Barbara Kingsolver is high on my top-10-authors list, but I think what hooked me were those heritage beans on the dust jacket. I no longer remember what they’re called, but someone gave me a handful of those same beans more than three decades ago. They moved from house to house with me through years when I had no garden. I still have them. I'm sure I’ll plant them next spring.
"Animal, Vegetable, Miracle: A Year of Food Life" is an old-fashioned blog -- the kind printed on paper between two covers. You can read it on a moving treadmill or in bed, and then get together with a few friends to talk about it, sampling pink wine and homemade apple pie. It turns out that Kingsolver's family was living the dream. They'd moved across the US, west to east, urban to rural, to live in a family-owned farmhouse. They'd planted an ambitious garden and committed to living for a year on locally produced food. Halfway into the book, I was ready to try this again. We had come close before, in the 1980s, in Washington State (the food part – no one in my family has ever offered us a farm).

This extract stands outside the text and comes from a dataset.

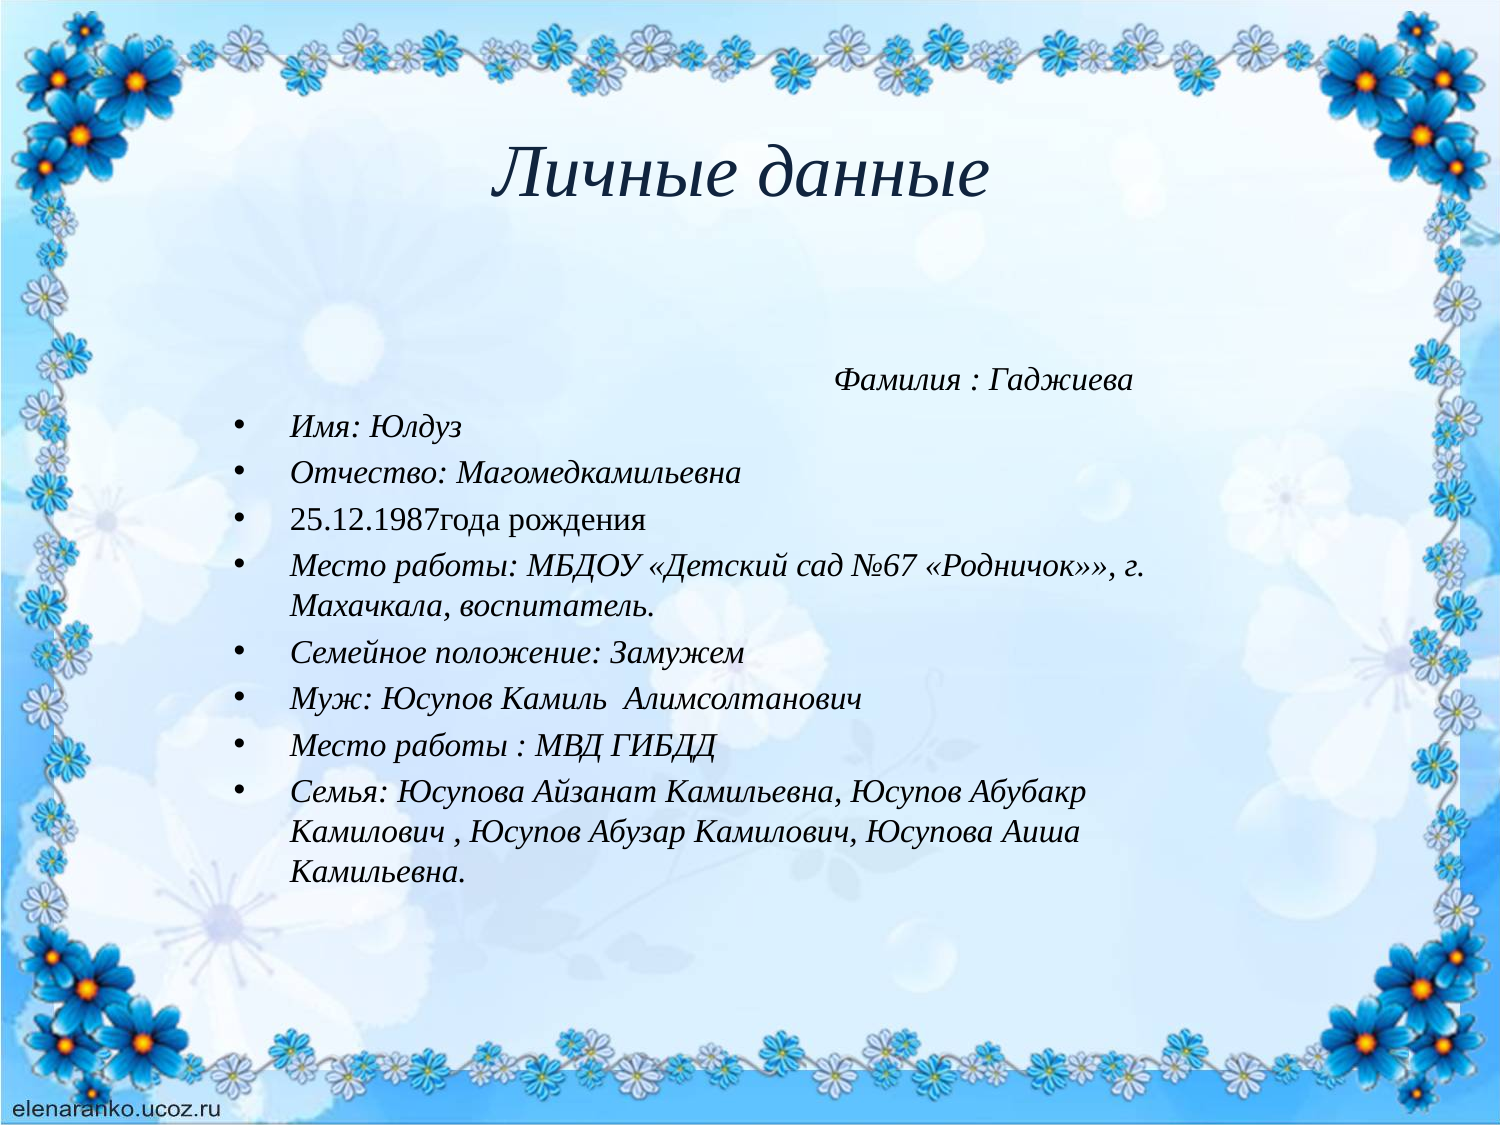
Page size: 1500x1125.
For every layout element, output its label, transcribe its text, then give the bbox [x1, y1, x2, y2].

list Фамилия : Гаджиева Имя: Юлдуз Отчество: Магомедкамильевна 25.12.1987года рождения Место работы: МБДОУ «Детский сад №67 «Родничок»», г. Махачкала, воспитатель. Семейное положение: Замужем Муж: Юсупов Камиль Алимсолтанович Место работы : МВД ГИБДД Семья: Юсупова Айзанат Камильевна, Юсупов Абубакр Камилович , Юсупов Абузар Камилович, Юсупова Аиша Камильевна. [218, 349, 1164, 929]
picture [0, 0, 1500, 1125]
title Личные данные [76, 90, 1427, 244]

Here and now in Oklahoma, however, we were struggling. I’d found few sources of ANY kind of locally grown or non-corporate organic food for the two of us. I also needed to feed my daughter Mista’s family a few nights every week. Mista, now grown, and each of her children had somehow become deeply attached to white bread. Super Target, Walmart, and a couple of smaller chains were the only grocery stores. Within a 20-mile radius, the only fresh local produce I found last month was a pricey butternut squash and organic turnips – lots of turnips.
We already had our hands full without complicating things further. My experiment would have to wait for next summer, if and when we returned to Missouri – plenty of local resources, maybe a place to garden, a captive audience of two motivated people (ourselves) and friends who’ll eat anything served in a good cause. Exactly one day after I came to this conclusion, the Splendid Table’s survey showed up. Shortly afterward, I heard about the general call to join this year-long project. At the time, responding seemed so right, so in-the-moment, an impulse unconnected with anything in real time.
And that's how it happened. The experiment starts now. Right here in Oklahoma. My daughter is very supportive. She knows she’s safe. A parent herself now, she no longer has to eat everything I put on her plate.